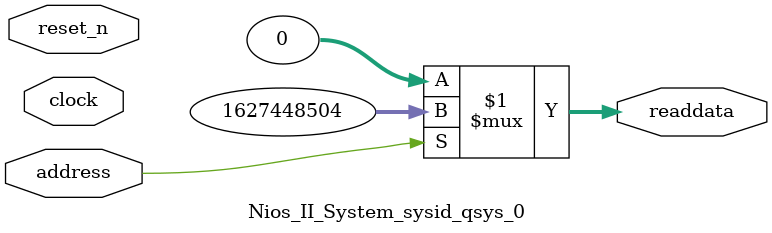
<source format=v>



// synthesis translate_off
`timescale 1ns / 1ps
// synthesis translate_on

// turn off superfluous verilog processor warnings 
// altera message_level Level1 
// altera message_off 10034 10035 10036 10037 10230 10240 10030 

module Nios_II_System_sysid_qsys_0 (
               // inputs:
                address,
                clock,
                reset_n,

               // outputs:
                readdata
             )
;

  output  [ 31: 0] readdata;
  input            address;
  input            clock;
  input            reset_n;

  wire    [ 31: 0] readdata;
  //control_slave, which is an e_avalon_slave
  assign readdata = address ? 1627448504 : 0;

endmodule



</source>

PROBLEM STATEMENT:
When pictures appear among the entries, skip them and copy all remaining text precisely.

PROBLEM SOLUTION:
<source format=v>



// synthesis translate_off
`timescale 1ns / 1ps
// synthesis translate_on

// turn off superfluous verilog processor warnings 
// altera message_level Level1 
// altera message_off 10034 10035 10036 10037 10230 10240 10030 

module Nios_II_System_sysid_qsys_0 (
               // inputs:
                address,
                clock,
                reset_n,

               // outputs:
                readdata
             )
;

  output  [ 31: 0] readdata;
  input            address;
  input            clock;
  input            reset_n;

  wire    [ 31: 0] readdata;
  //control_slave, which is an e_avalon_slave
  assign readdata = address ? 1627448504 : 0;

endmodule



</source>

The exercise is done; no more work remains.